After serving an LDS mission in England following World War II, McKay returned home to work his family's dairy farm and to own and operate an Ogden delicatessen. He also obtained an education degree from USU in 1962, which he used to teach history in the public schools.

McKay was first elected to the Utah State House of Representatives in 1962, serving from 1963 to 1967. He was then a legislative aid to then Utah Governor Calvin L. Rampton until 1970, when he was elected to the US Congress from Utah's 1st District.

As a freshman congressman, McKay won appointment to the House Appropriations Committee, a coveted spot that often takes 10 years to earn.
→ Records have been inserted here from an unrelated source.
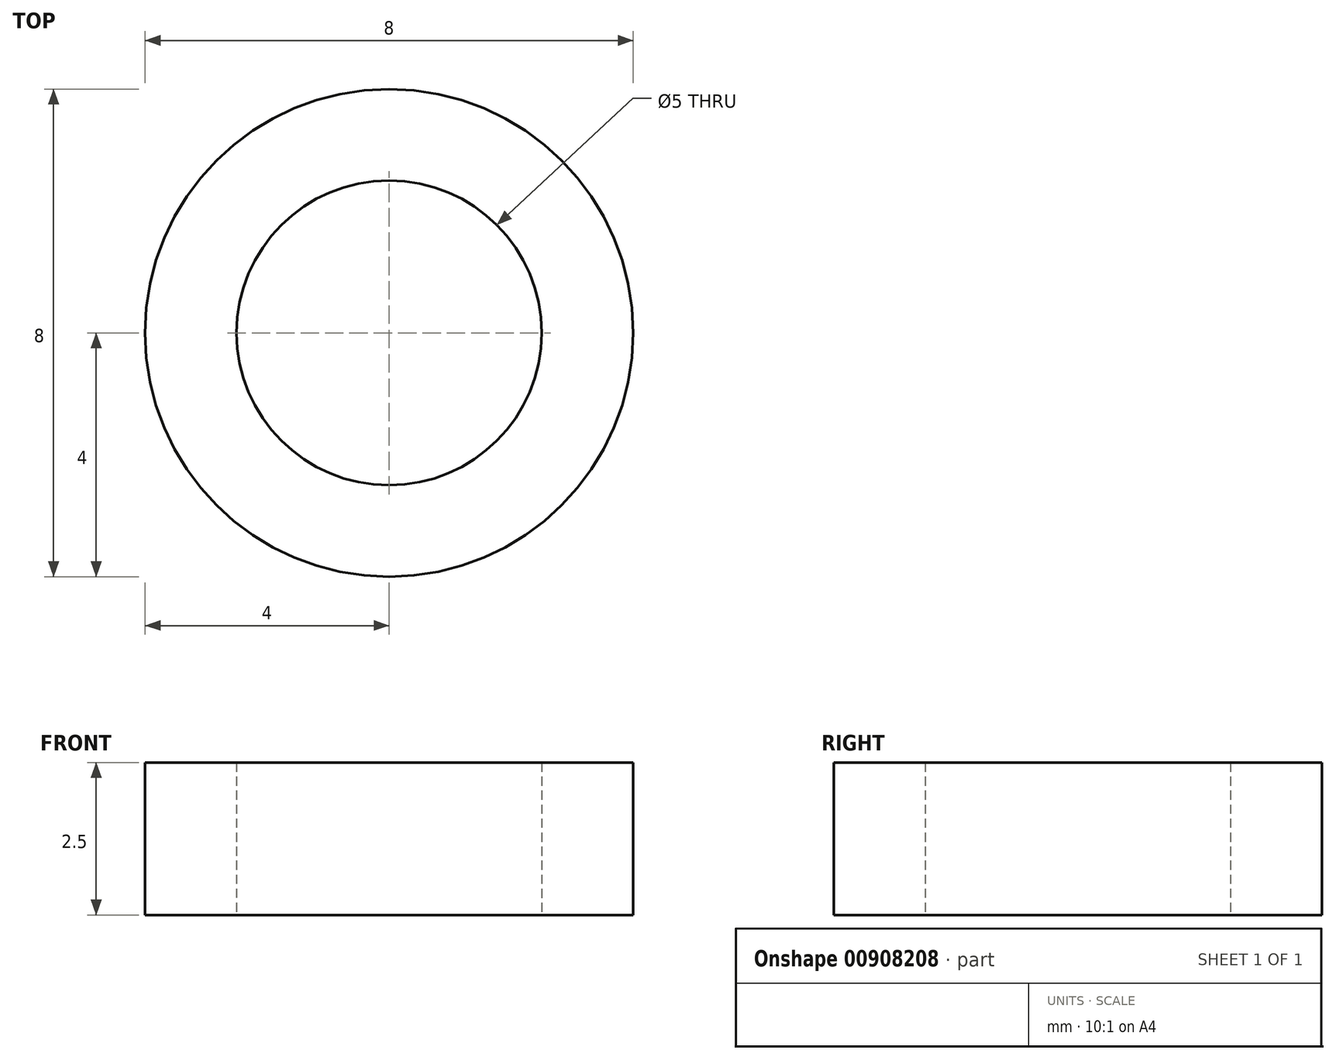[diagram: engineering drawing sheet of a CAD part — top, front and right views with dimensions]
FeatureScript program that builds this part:
annotation { "Feature Type Name" : "Feature", "Feature Type Description" : "" }
export const myFeature = defineFeature(function(context is Context, id is Id, definition is map)
    precondition{}
    {
        {
            var Q0;
            Q0=qCreatedBy(makeId("Top.planeOp"),FACE);
            var sketch = newSketch(context, id + "F0", { "sketchPlane" : qUnion([Q0])});
            skCircle(sketch, "E0", {"center": v(0, 0) * mm, "radius": 2.5 * mm});
            skCircle(sketch, "E1", {"center": v(0, 0) * mm, "radius": 4 * mm});
            skSolve(sketch);
        }
        {
            var Q0;
            Q0 = qSketchRegion(id + "F0", true);
            extrude(context, id + "F1", {"entities" : qUnion([Q0]), "depth" : 2.5 * mm, "offsetDistance" : 25 * mm, "symmetric" : true});
        }
    });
He gained a reputation as a conservative Democrat, opposing abortion, favoring a balanced budget and supporting many military appropriation measures.

But in 1980 McKay was defeated by current Utah representative Jim Hansen in the Reagan revolution, and the LDS Church soon tapped him to serve as a Mission President in Scotland and Northern Ireland from 1981 to 1984. In 1986, McKay tried to win back his seat in Congress from Hansen, but was unsuccessful. He and his wife later served LDS missions in Kenya, Singapore, Malaysia and in Pakistan, from the last of which he returned early due to illness.

McKay's contributions to state and to the Church were praised during the weekend, including a statement from his congressional foe, Representative Hansen, who said, "I think Gunn McKay was an exceptional human being. He was very dedicated to his family, his party and his church. . . . He was a great American and decent person. In 19 elections, of all the opponents I have faced there is no question that he was the strongest and toughest," said Hanson. "He was the best opponent they (the Democrats) have ever come up with."